(Dataset records)
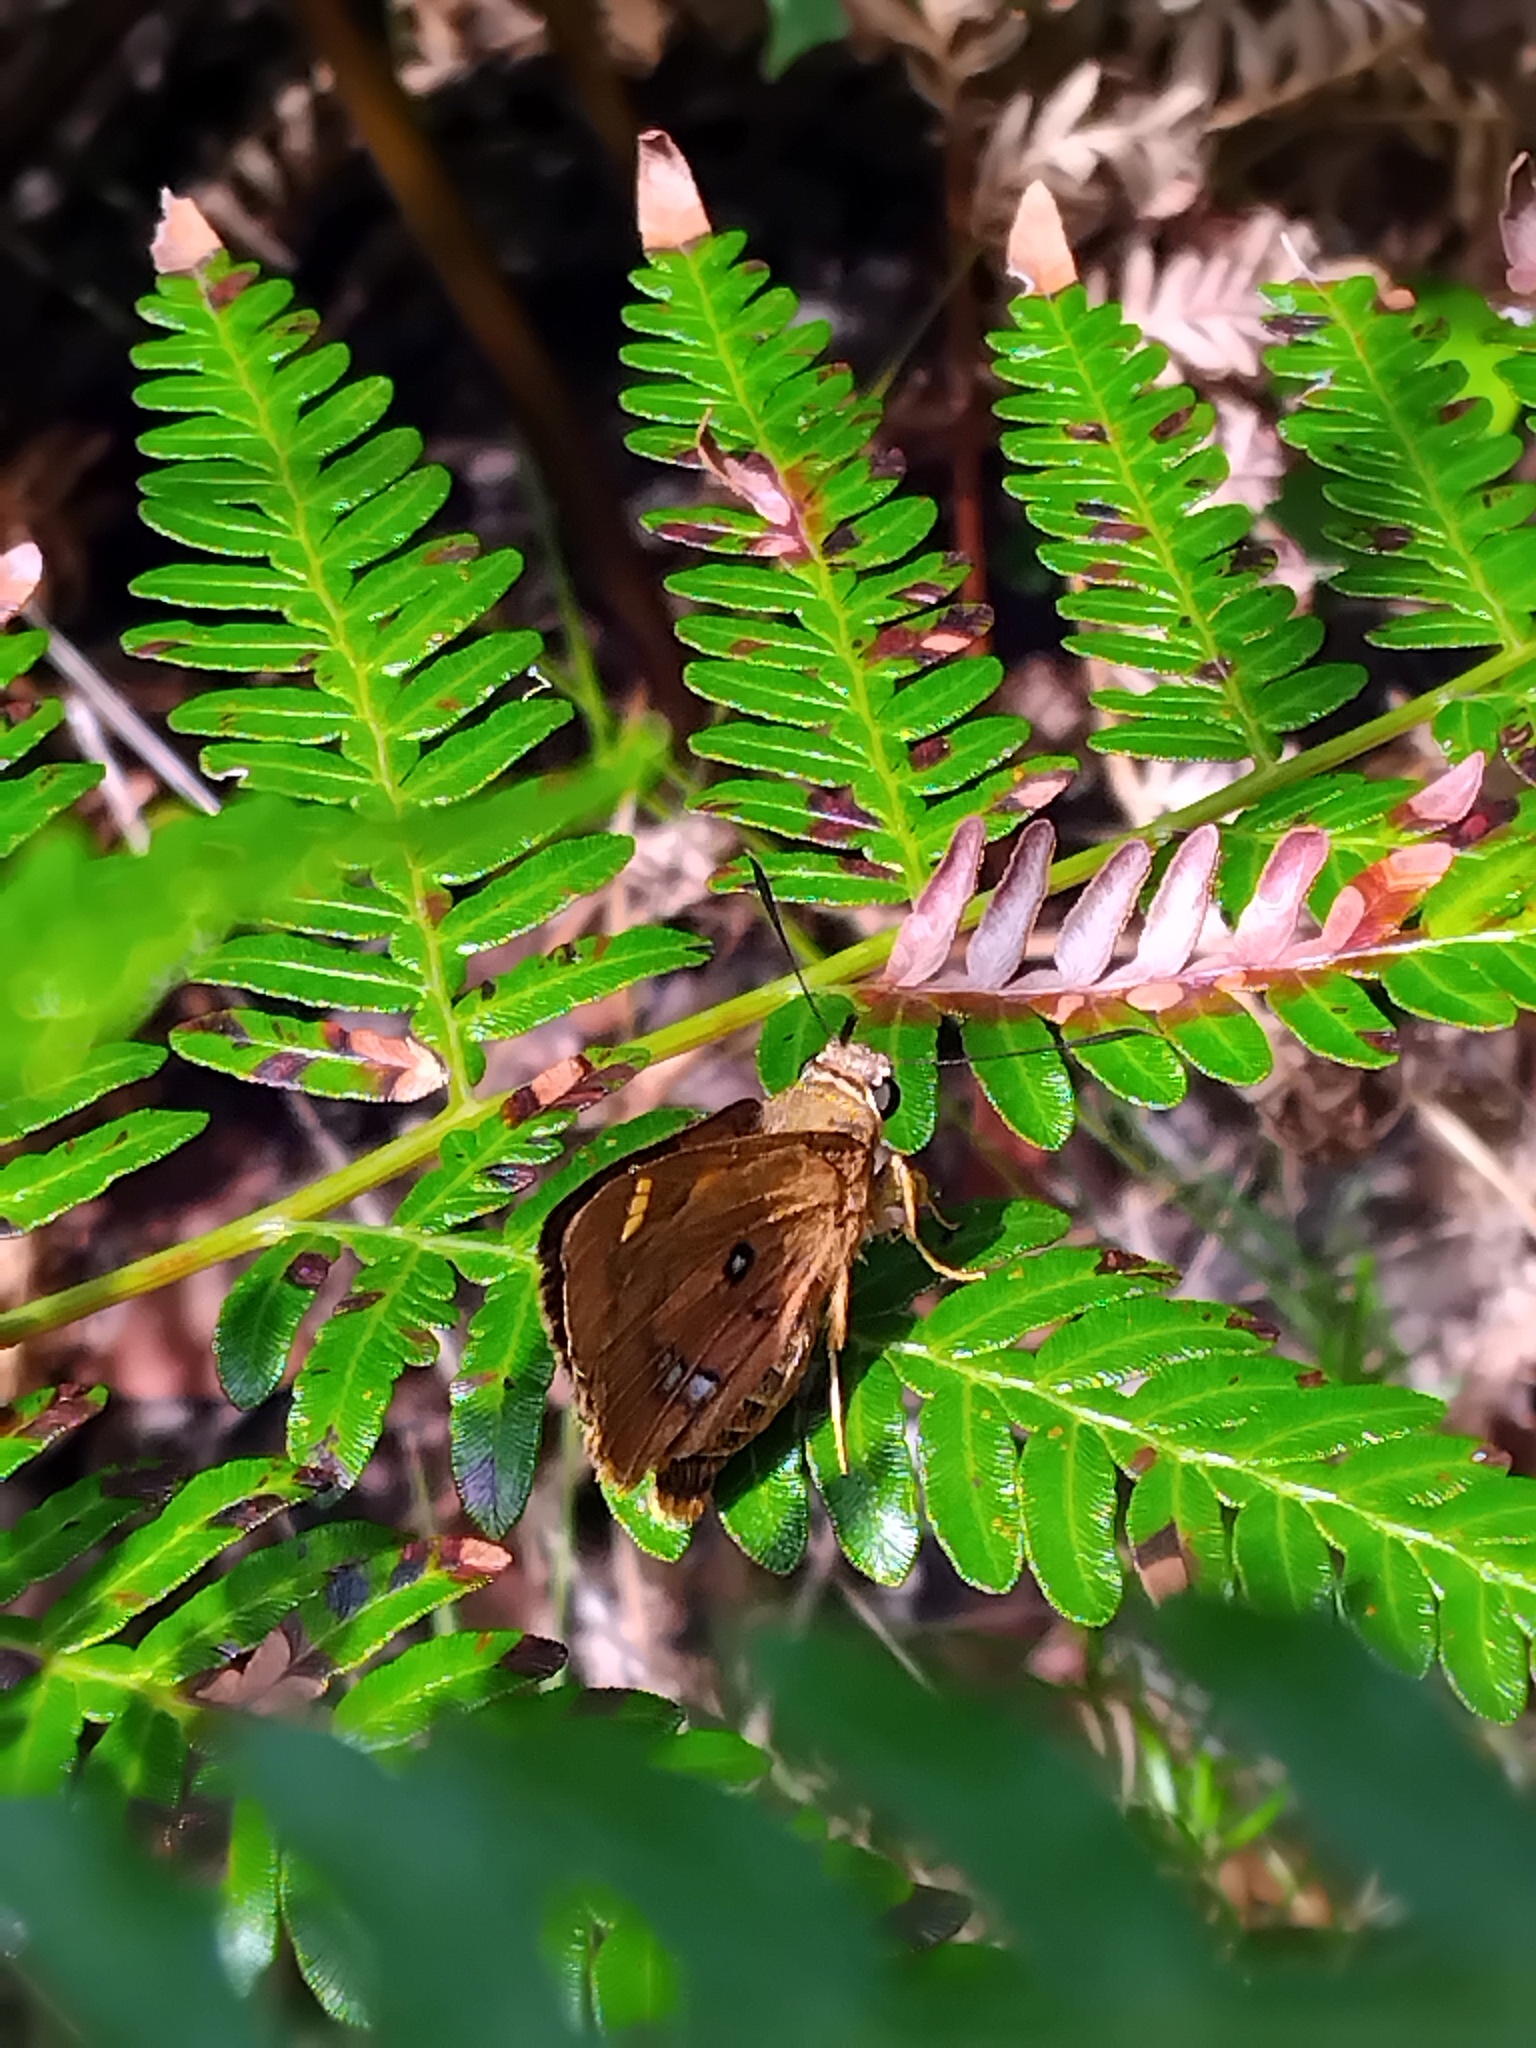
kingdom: Animalia
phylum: Arthropoda
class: Insecta
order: Lepidoptera
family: Hesperiidae
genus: Trapezites
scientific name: Trapezites symmomus
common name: Splendid ochre
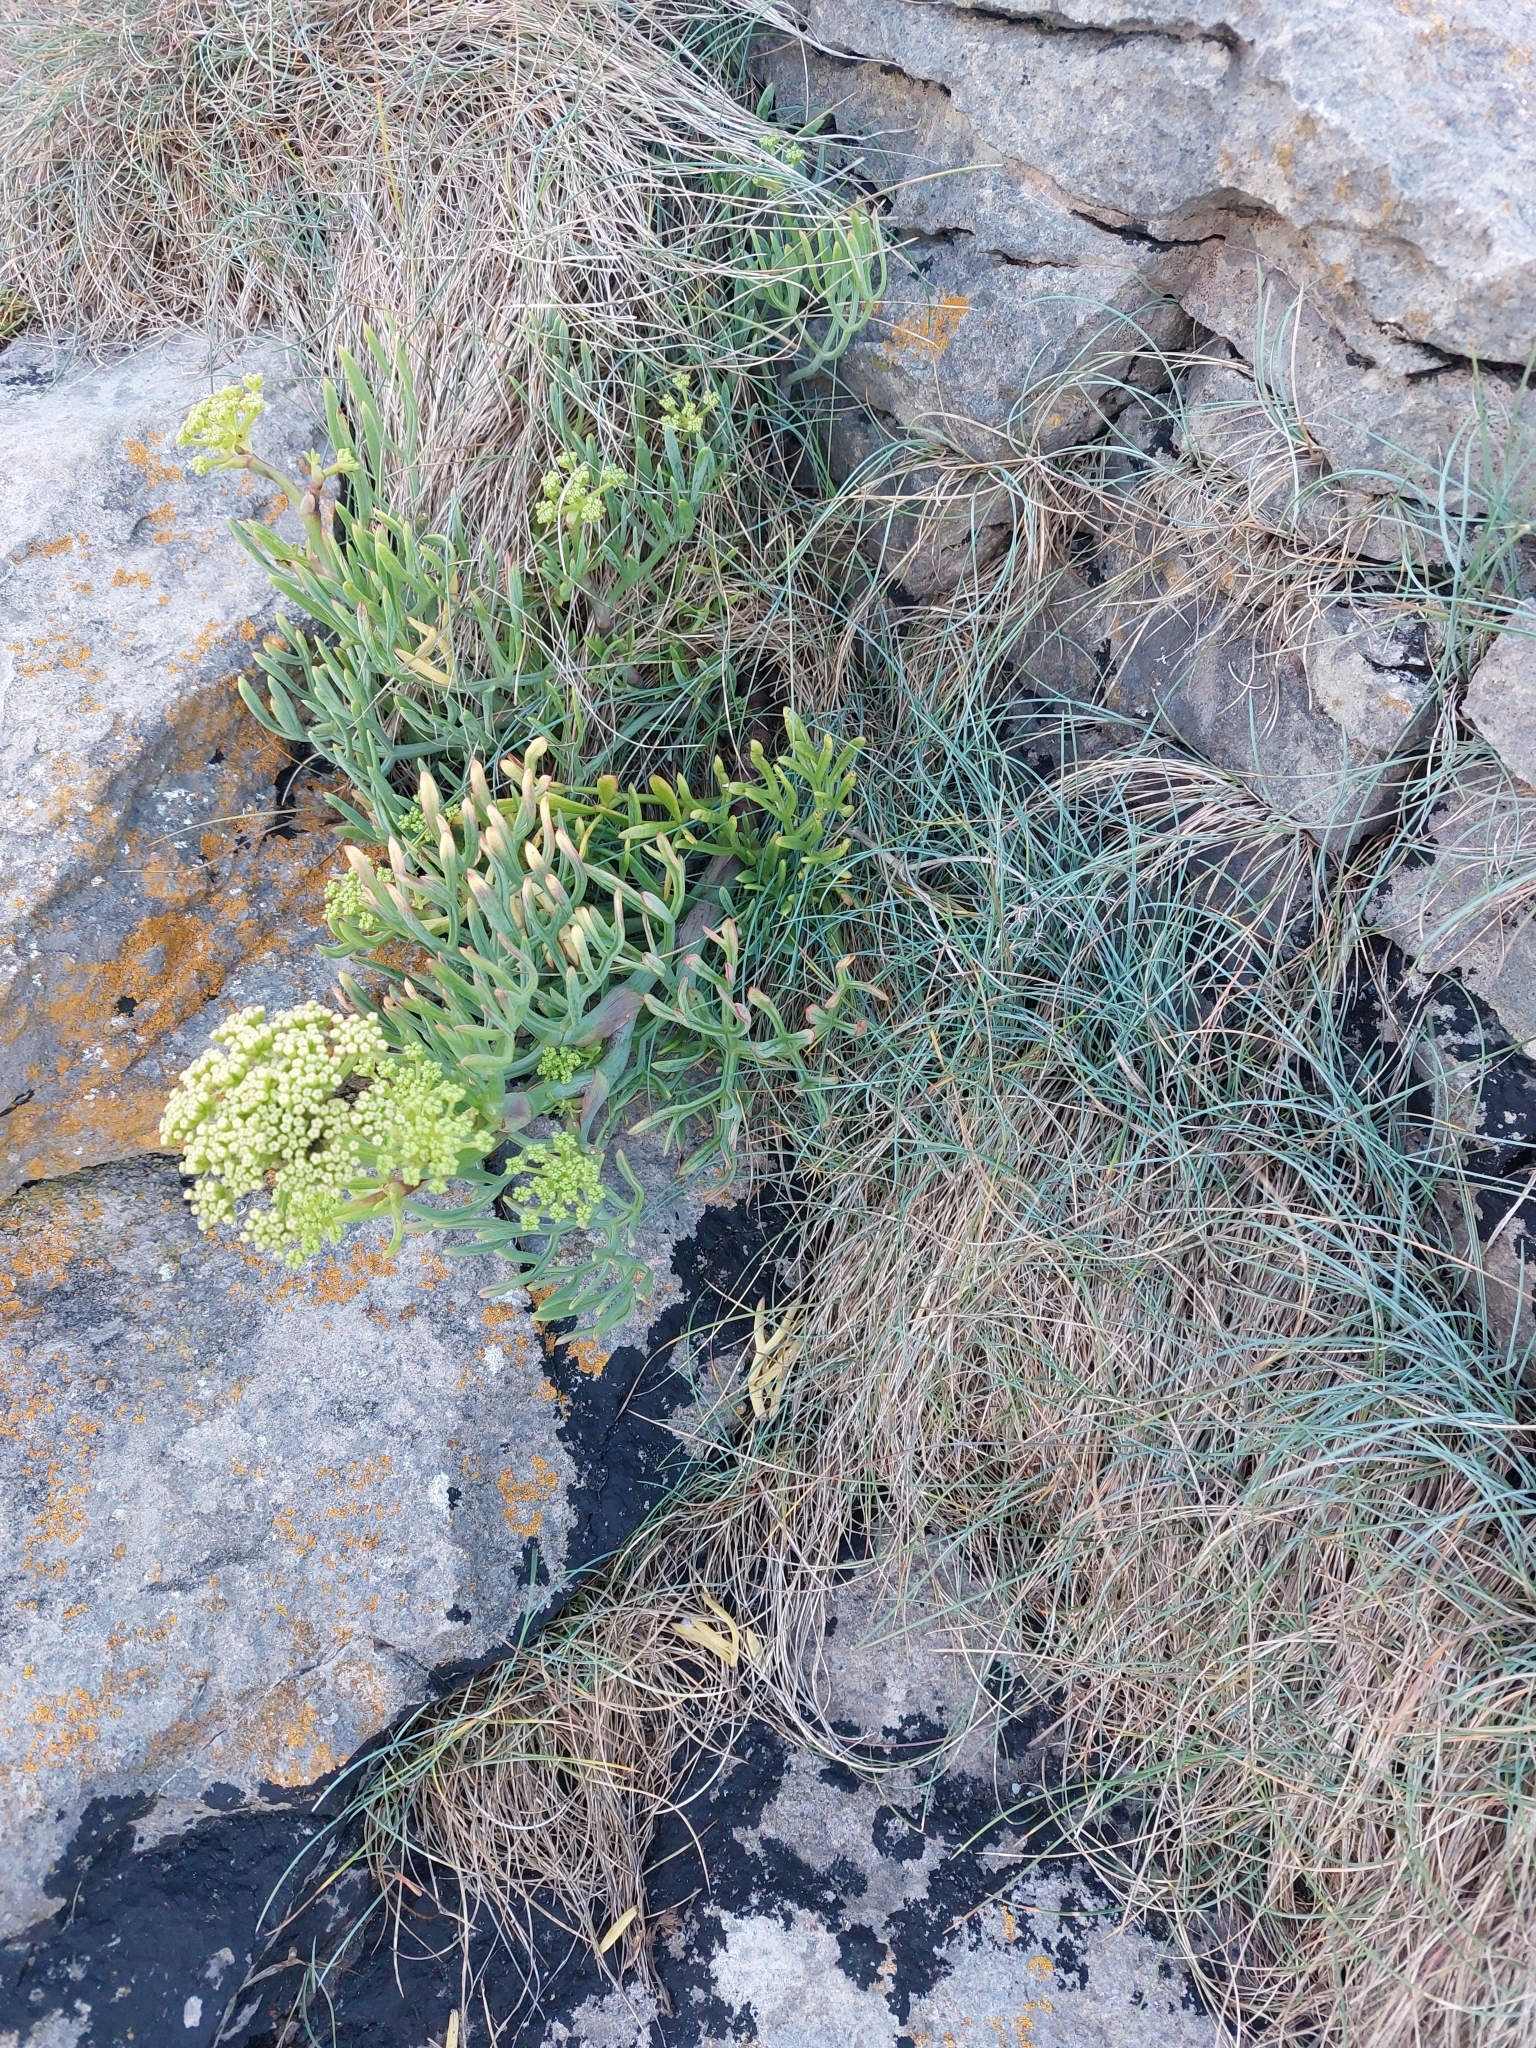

> _WORK TO DO_
Present these lines as a Markdown table with the columns Number and Record line, leaving out the pictures and any blank lines.

> _FINISHED EXERCISE_
| Number | Record line |
|---|---|
| 1 | kingdom: Animalia |
| 2 | phylum: Arthropoda |
| 3 | class: Insecta |
| 4 | order: Lepidoptera |
| 5 | family: Hesperiidae |
| 6 | genus: Trapezites |
| 7 | scientific name: Trapezites symmomus |
| 8 | common name: Splendid ochre |